At this week’s monthly auction of FGN bonds, the DMO offered N100bn, secured a total bid of N149bn and raised N97bn (US$320m) from sales. At the previous auction, it rejected the vast majority of bids and so drove down the marginal rates by up to 144bps. This week the DMO launched a new benchmark for 10-year paper and the first 30-year bond in a highly successful operation. At the opening of yesterday’s session, investors entered the market to buy the new instruments. (The rate for the existing five-year benchmark rose by 100bps.)
- The local banks would appear to have stayed on the sidelines for the 30-year instrument because they were unsure how it would fly. They may have since changed their thinking. Indeed, we would expect to see good demand for this new benchmark at the next auction and beyond, given that it meets a core need of the PFAs.
- The DMO has given itself some room for manoeuvre. It has now raised N761bn competitively at auction since June, when the 2018 budget was signed off with a N790bn domestic financing target.
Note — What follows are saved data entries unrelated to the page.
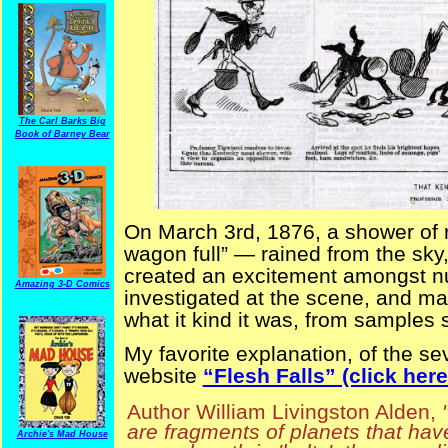
The Carl Barks Big
Book of Barney Bear
On March 3rd, 1876, a shower of 
wagon full” — rained from the sky
created an excitement amongst n
Amazing 3-D Comics
investigated at the scene, and m
what it kind it was, from samples 
My favorite explanation, of the sev
website
“Flesh Falls” (click here 
Author William Livingston Alden,
are fragments of planets that hav
Archie's Mad House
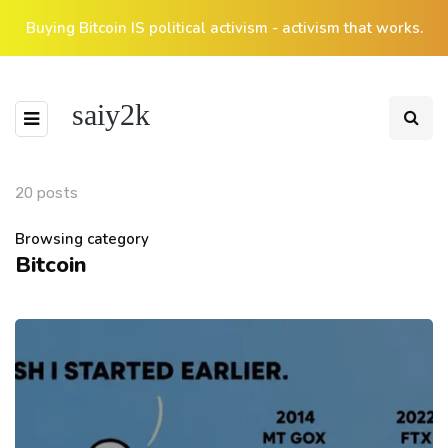
Buying Bitcoin IS political activism - activism that works.
saiy2k
20 posts
Browsing category
Bitcoin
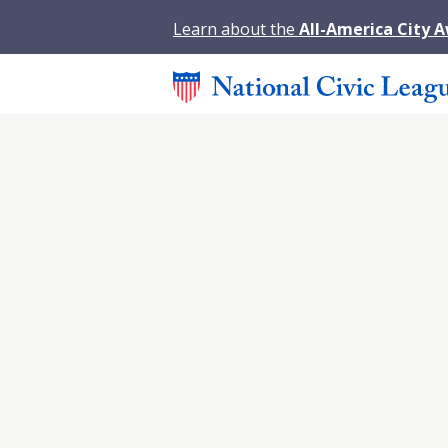
Learn about the
All-America City 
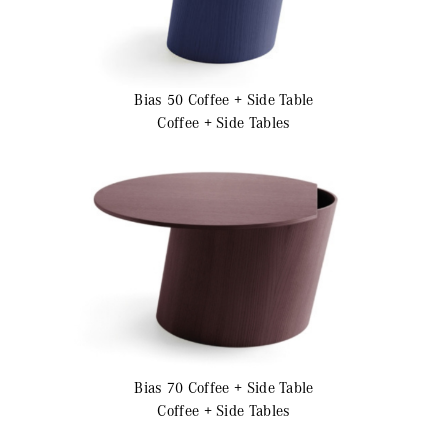
Bias 50
Coffee + Side Table
Coffee + Side Tables
Bias 70
Coffee + Side Table
Coffee + Side Tables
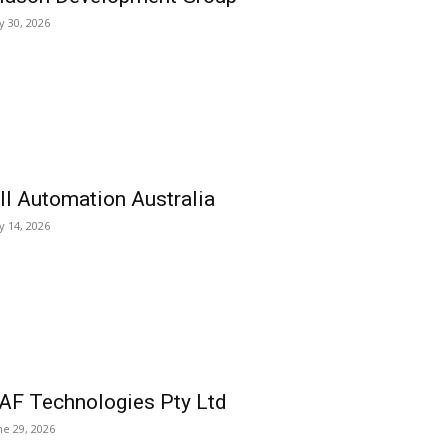
ly 30, 2026
ll Automation Australia
ly 14, 2026
AF Technologies Pty Ltd
ne 29, 2026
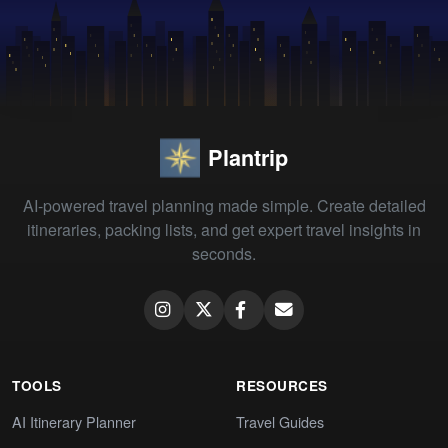
Plantrip
AI-powered travel planning made simple. Create detailed
itineraries, packing lists, and get expert travel insights in
seconds.
TOOLS
RESOURCES
AI Itinerary Planner
Travel Guides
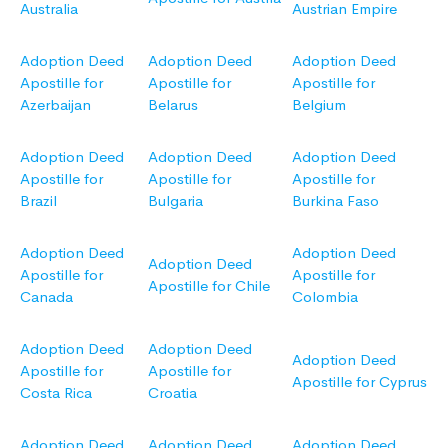
Australia
Austrian Empire
Adoption Deed
Adoption Deed
Adoption Deed
Apostille for
Apostille for
Apostille for
Azerbaijan
Belarus
Belgium
Adoption Deed
Adoption Deed
Adoption Deed
Apostille for
Apostille for
Apostille for
Brazil
Bulgaria
Burkina Faso
Adoption Deed
Adoption Deed
Adoption Deed
Apostille for
Apostille for
Apostille for Chile
Canada
Colombia
Adoption Deed
Adoption Deed
Adoption Deed
Apostille for
Apostille for
Apostille for Cyprus
Costa Rica
Croatia
Adoption Deed
Adoption Deed
Adoption Deed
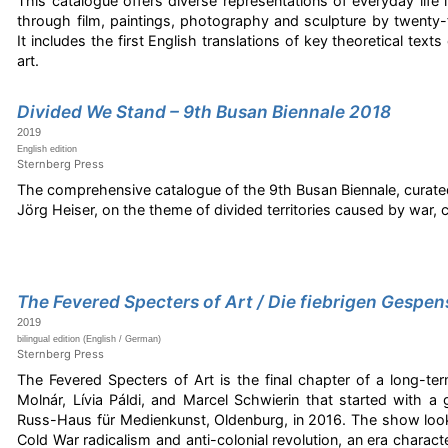
This catalogue offers diverse representations of everyday life i
through film, paintings, photography and sculpture by twenty-
It includes the first English translations of key theoretical tex
art.
Divided We Stand – 9th Busan Biennale 2018
2019
English edition
Sternberg Press
The comprehensive catalogue of the 9th Busan Biennale, curate
Jörg Heiser, on the theme of divided territories caused by war, co
The Fevered Specters of Art / Die fiebrigen Gespen
2019
bilingual edition (English / German)
Sternberg Press
The Fevered Specters of Art is the final chapter of a long-te
Molnár, Lívia Páldi, and Marcel Schwierin that started with a 
Russ-Haus für Medienkunst, Oldenburg, in 2016. The show lo
Cold War radicalism and anti-colonial revolution, an era characte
- The 2019 budget proposals are due to be examined by the Senate next week, according to the local media. They project deficit financing through borrowing of N1.68trn, divided equally between domestic and external sources.
Sales and demand at FGN bond auctions (N bn)
Sources: Debt Management Office (DMO); FBNQuest Capital Research
- The DMO can do no more than hit the funding targets it is set. Budgets can sometimes overshoot, however: so in the first nine months of 2018, the FGN deficit of N2.51trn was covered to the extent of N910bn by domestic and external borrowing through the DMO, leaving N1.60trn “unfunded”. The position will look less dire in the full-year figures due to Eurobond sales of US$2.8bn in November as well as the second N100bn sukuk.